Vermeer’s women with wine

Vermeer’s depictions of both wine and women, as well being important works in the study of wine and women’s history, contain iconographic references to class and temperance. In honour of International Women’s Day, we take a look at one of his works.

Johannes Vermeer, The Glass of Wine, c.1658-60.

Women and wine are recurring subjects in the work of the Dutch artist, Johannes Vermeer (1632 – December 1675.) Vermeer’s father was an innkeeper and art dealer, and thus Vermeer himself may have been more familiar than most with wine and its associated paraphernalia.

In The Glass of Wine c.1658-60, a cloaked male figure grasps a white tin-glazed container, used for holding wine. Originally made in Faenza, Italy, these vessels had become increasingly fashionable in the 17th century. Indeed, Vermeer seems to have been particularly keen on them, depicting similar jugs in A Maid Asleep c.1657, The Girl with a Wineglass c.1659-60 and The Music Lesson c.1662-64, while in Girl interrupted in her Music c.1658-1661 he portrays a white and blue Delft wine vase.

Plate XII from Gérard de Lairesse’s Manual on Painting, 1707

Returning to The Glass of Wine, the woman holds the glass to her mouth, finishing the last drops of wine contained within.
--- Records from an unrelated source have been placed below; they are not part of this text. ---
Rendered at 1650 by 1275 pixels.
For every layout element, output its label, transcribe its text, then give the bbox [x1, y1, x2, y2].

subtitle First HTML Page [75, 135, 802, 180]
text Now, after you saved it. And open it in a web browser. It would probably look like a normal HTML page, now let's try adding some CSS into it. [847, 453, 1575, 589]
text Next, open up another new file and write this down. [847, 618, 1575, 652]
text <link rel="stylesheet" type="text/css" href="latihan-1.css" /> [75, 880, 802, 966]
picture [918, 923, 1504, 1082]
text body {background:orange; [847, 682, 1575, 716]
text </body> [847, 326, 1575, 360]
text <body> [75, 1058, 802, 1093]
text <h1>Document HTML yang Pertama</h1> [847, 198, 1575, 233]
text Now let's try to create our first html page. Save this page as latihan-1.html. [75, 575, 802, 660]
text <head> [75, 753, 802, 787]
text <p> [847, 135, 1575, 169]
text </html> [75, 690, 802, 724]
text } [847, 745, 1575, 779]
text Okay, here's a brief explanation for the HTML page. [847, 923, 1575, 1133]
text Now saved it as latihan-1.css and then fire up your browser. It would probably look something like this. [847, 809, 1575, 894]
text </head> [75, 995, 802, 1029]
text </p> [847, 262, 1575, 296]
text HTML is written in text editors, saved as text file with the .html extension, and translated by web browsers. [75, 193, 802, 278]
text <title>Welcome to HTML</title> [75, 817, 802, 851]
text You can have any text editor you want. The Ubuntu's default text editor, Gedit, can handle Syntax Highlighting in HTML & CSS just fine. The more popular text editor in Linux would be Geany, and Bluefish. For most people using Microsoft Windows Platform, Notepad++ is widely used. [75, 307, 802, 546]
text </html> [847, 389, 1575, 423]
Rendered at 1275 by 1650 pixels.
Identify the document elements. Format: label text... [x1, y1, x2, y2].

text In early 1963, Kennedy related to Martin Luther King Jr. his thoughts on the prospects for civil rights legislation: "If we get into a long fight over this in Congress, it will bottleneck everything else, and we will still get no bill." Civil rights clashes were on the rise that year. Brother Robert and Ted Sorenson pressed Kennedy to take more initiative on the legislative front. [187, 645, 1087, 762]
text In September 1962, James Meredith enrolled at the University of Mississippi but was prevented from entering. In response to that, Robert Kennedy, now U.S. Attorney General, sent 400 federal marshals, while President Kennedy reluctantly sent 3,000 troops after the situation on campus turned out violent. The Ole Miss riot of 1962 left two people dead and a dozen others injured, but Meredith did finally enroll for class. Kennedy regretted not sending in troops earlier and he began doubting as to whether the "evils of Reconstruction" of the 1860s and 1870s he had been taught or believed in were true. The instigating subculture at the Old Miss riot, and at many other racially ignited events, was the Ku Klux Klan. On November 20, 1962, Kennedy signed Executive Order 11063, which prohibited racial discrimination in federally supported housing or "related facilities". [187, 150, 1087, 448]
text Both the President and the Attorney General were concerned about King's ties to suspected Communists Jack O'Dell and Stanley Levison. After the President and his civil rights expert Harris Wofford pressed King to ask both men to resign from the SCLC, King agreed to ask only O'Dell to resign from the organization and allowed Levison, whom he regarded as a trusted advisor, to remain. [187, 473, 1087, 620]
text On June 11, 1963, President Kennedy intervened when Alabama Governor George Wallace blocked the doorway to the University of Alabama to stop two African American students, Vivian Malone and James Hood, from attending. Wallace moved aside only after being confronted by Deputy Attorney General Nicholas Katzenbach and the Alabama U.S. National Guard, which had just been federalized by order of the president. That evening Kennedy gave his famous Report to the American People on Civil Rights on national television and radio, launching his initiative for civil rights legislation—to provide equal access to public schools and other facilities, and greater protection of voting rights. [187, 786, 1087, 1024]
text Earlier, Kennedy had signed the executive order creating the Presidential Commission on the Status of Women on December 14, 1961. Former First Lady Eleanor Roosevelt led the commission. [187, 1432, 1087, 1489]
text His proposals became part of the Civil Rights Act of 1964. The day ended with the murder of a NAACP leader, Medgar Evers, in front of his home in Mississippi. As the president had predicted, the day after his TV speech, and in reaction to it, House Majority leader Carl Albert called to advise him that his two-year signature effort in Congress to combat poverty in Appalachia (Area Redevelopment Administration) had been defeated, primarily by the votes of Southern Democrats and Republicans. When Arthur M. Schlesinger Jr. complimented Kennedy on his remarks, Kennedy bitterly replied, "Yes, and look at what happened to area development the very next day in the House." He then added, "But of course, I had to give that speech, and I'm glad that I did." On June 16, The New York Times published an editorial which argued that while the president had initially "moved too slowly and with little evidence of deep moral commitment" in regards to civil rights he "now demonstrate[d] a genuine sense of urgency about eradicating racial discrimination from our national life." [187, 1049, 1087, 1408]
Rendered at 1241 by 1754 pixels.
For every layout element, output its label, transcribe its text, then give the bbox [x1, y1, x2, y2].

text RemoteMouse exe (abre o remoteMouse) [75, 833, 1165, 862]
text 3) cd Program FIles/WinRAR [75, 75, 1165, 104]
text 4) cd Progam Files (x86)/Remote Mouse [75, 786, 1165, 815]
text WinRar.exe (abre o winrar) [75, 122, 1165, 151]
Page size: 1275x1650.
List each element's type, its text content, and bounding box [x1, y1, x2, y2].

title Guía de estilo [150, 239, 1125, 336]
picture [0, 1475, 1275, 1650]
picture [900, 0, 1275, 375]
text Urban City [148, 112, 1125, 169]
As is deemed correct practice today, she holds the wine glass by its base. This however, may be a conscious reference to her social rank. In Gérard de Lairesse’s Manual on Painting (1707), albeit published after The Glass of Wine was completed, he suggested that the sitter’s position in society could be inferred by the way in which they hold their wine glass. In the page pictured (right), position five was considered the most ‘polite.’

The stained glass window to the left, also appearing in The Girl with a Wineglass, is a reference to temperance. A barely discernible female figure personifies Temperantia in a similar fashion to Gabriel Rollenhagen’s Selectorum Emblematum of 1613. This draws on a key theme, originating in the Bible, that runs through women’s history and gender studies. Women were considered more susceptible to temptation, and female drinking (in particular heavy drinking) was looked upon with concern and disdain.

As part of her ‘Taking the Chair’ series, Maisie Broadhead and her mother Caroline recreate The Glass of Wine with a modern twist. The male figure is replaced with a woman who now holds a bottle of wine, not a jug, and awaits the verdict of the seated woman. The woman drinking the wine has a more confident air about her, while the stained glass window no longer displays any reference to temperance.